■ **TASK BRIEF**
Your answer should consist only of the records, copied exactly, with the images removed.

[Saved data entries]
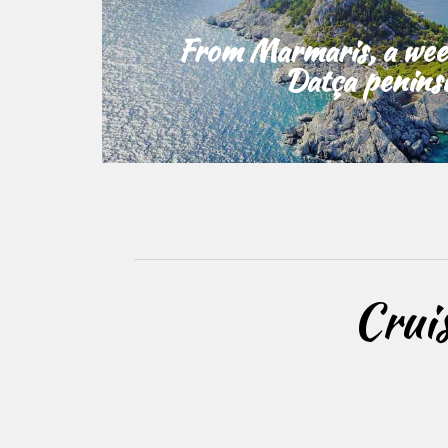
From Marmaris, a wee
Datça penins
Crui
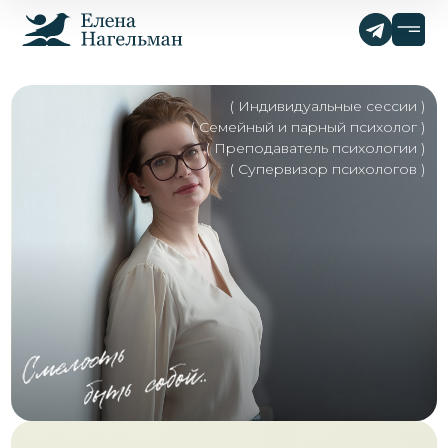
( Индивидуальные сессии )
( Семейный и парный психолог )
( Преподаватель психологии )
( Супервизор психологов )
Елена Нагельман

■ **ANSWER FOR THE TASK**
From Marmaris, a wee
Datça penins
Crui
( Индивидуальные сессии )
( Семейный и парный психолог )
( Преподаватель психологии )
( Супервизор психологов )
Елена Нагельман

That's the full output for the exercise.